Proteomic investigation of falciparum and vivax malaria for identification of surrogate protein markers

This study was conducted to analyze alterations in the human serum proteome as a consequence of infection by malaria parasites Plasmodium falciparum and P. vivax to obtain mechanistic insights about disease pathogenesis, host immune response, and identification of potential protein markers. Serum samples from patients diagnosed with falciparum malaria (FM) (n?=?20), vivax malaria (VM) (n?=?17) and healthy controls (HC) (n?=?20) were investigated using multiple proteomic techniques and results were validated by employing immunoassay-based approaches. Specificity of the identified malaria related serum markers was evaluated by means of analysis of leptospirosis as a febrile control (FC).
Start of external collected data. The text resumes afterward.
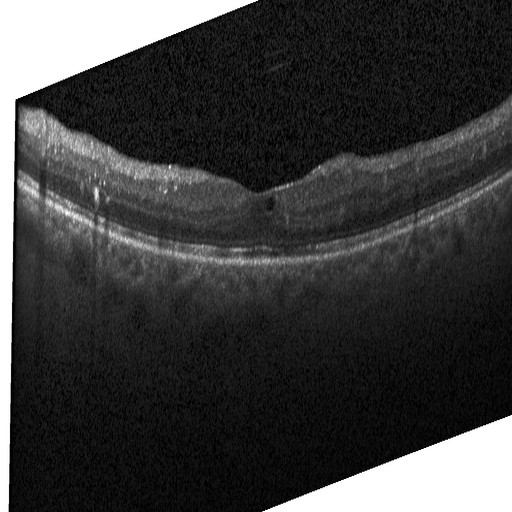
Macular OCT: DME.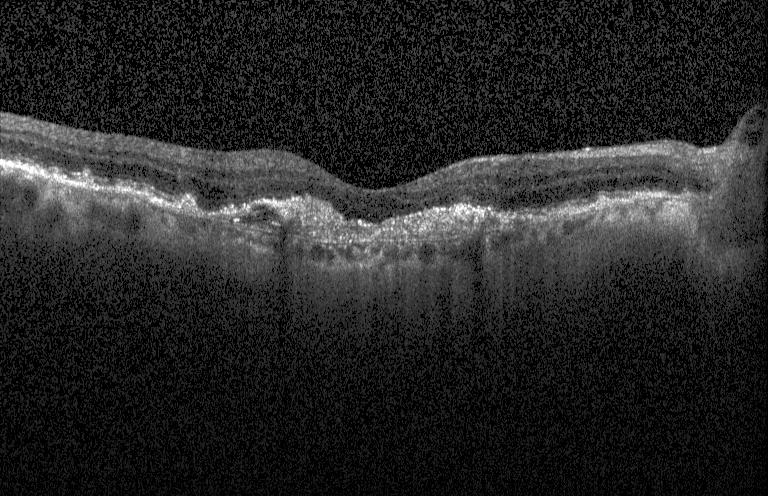

Impression: a choroidal neovascular membrane.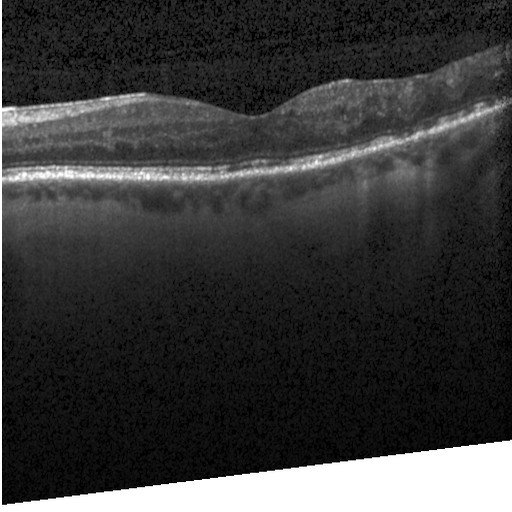

Impression: diabetic macular edema (DME).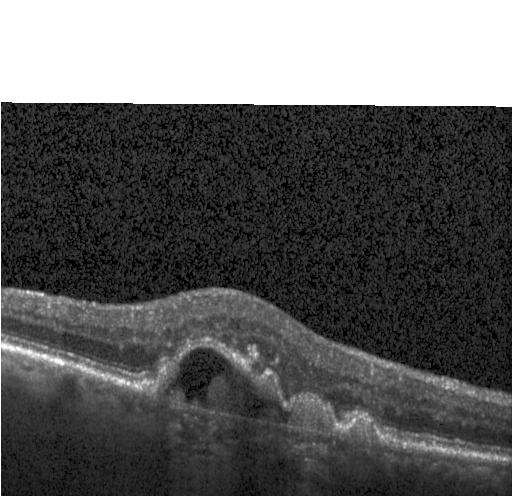

Retinal OCT B-scan. Macular scan. Impression: choroidal neovascularization.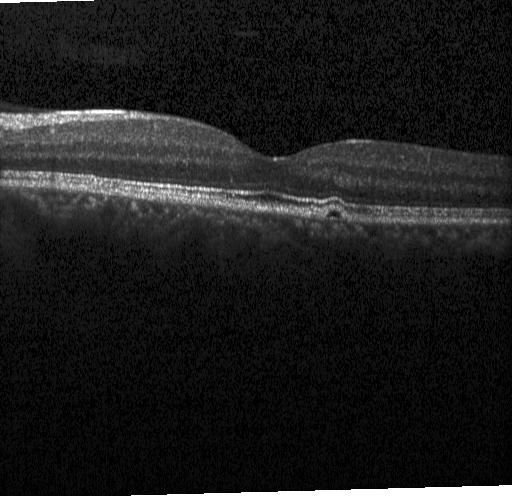

Dx: sub-RPE drusenoid deposits.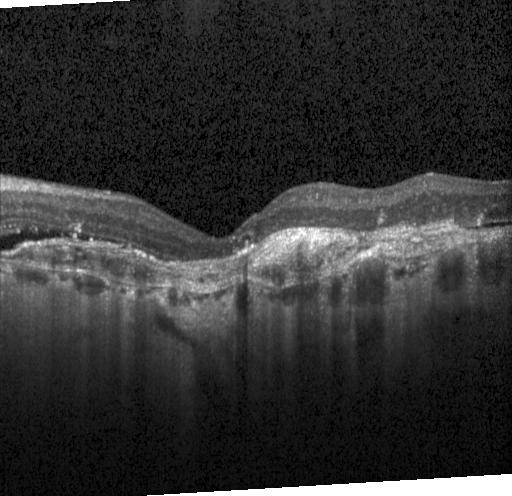 This B-scan demonstrates a choroidal neovascular membrane.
Compared to HC, 30 and 31 differentially expressed and statistically significant (p<0.05) serum proteins were identified in FM and VM respectively, and almost half (46.2%) of these proteins were commonly modulated due to both of the plasmodial infections. 13 proteins were found to be differentially expressed in FM compared to VM. Functional pathway analysis involving the identified proteins revealed the modulation of different vital physiological pathways, including acute phase response signaling, chemokine and cytokine signaling, complement cascades and blood coagulation in malaria. A panel of identified proteins consists of six candidates; serum amyloid A, hemopexin, apolipoprotein E, haptoglobin, retinol-binding protein and apolipoprotein A-I was used to build statistical sample class prediction models. By employing PLS-DA and other classification methods the clinical phenotypic classes (FM, VM, FC and HC) were predicted with over 95% prediction accuracy. Individual performance of three classifier proteins; haptoglobin, apolipoprotein A-I and retinol-binding protein in diagnosis of malaria was analyzed using receiver operating characteristic (ROC) curves. The discrimination of FM, VM, FC and HC groups on the basis of differentially expressed serum proteins demonstrates the potential of this analytical approach for the detection of malaria as well as other human diseases.